Idrissa Keita

Personal information
- Date of birth: 10 April 1977 (age 49)
- Place of birth: Abidjan, Ivory Coast
- Height: 1.83 m (6 ft 0 in)
- Position: Midfielder

Senior career*
- Years: Team / Apps / (Gls)
- 1996–1997: ASEC Mimosas
- 1997–1998: Levante / 5 / (0)
- 1999–2002: Oviedo / 67 / (0)
- 1999: Oviedo B / 1 / (0)
- 2001–2002: → Santa Clara (loan) / 11 / (0)
- 2003–2005: Algeciras / 23 / (0)
- 2005–2006: Mérida / 28 / (2)
- 2006–2008: Racing Ferrol / 42 / (0)
- 2008–2009: Marino / 17 / (0)
- Total:  / 193 / (2)

International career
- 1997: Ivory Coast U20 / 3 / (0)
- 2000–2003: Ivory Coast / 4 / (0)

= Idrissa Keita =

Ivorian footballer

Idrissa Keita (born 10 April 1977) is an Ivorian former professional footballer who played as a midfielder. He also held Spanish citizenship.

==Club career==
Keita was born in Abidjan. After starring for Ivory Coast at the 1997 FIFA World Youth Championship he, alongside countryman Félix Ettien, was bought by Spanish club Levante UD. The pair struggled mightily during their first months in the new reality, with Keita eventually failing to settle altogether and leaving in January 1999 for La Liga team Real Oviedo, being irregularly used during his stay and starting in 37 of his 48 games in the top division (the Asturians would be relegated in his third season).
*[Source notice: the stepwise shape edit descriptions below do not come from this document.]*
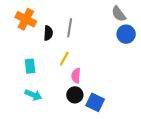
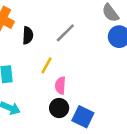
gray line: (70, 28) -> (65, 33), moved, turned 36

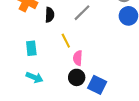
yellow line: (47, 65) -> (66, 41), turned -56

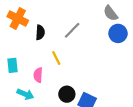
cyan rectangle: (31, 48) -> (13, 65), moved
pink semicircle: (78, 58) -> (38, 75), moved

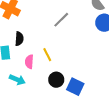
black semicircle: (40, 32) -> (19, 39), moved
yellow line: (56, 58) -> (47, 55), moved

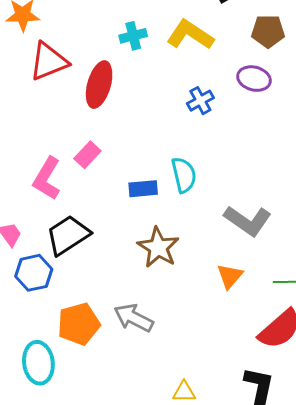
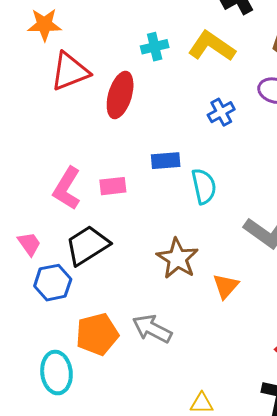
pink rectangle: (87, 155) -> (113, 186), moved, turned 40
blue rectangle: (143, 189) -> (166, 161), moved
orange triangle: (230, 276) -> (226, 286), moved

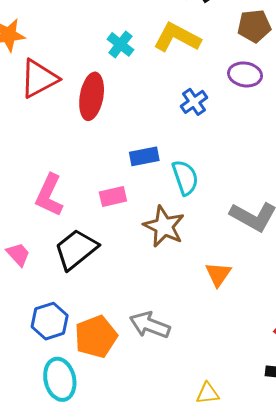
cyan cross: (155, 47) -> (120, 44), turned -32
pink rectangle: (113, 186) -> (113, 196), moved
brown star: (177, 259) -> (164, 226), moved
blue hexagon: (53, 283) -> (50, 321), moved

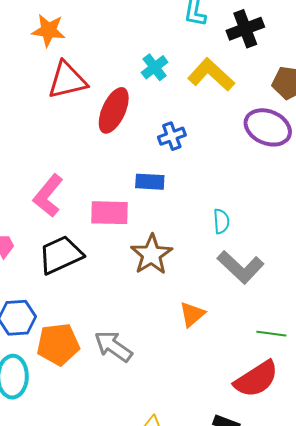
purple ellipse: (245, 74) -> (268, 127), size x1.4
blue cross: (194, 102) -> (172, 136), moved
cyan semicircle: (185, 178) -> (221, 221), moved, size x0.7
pink rectangle: (113, 196) -> (109, 213), size x1.4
In April 2001, Keita was briefly suspended by the Royal Spanish Football Federation for allegedly holding a false French passport. After five years with Oviedo, which included a loan in Portugal, he continued his career in Spain in its second and third tiers, in a stint in the country which spanned over a decade.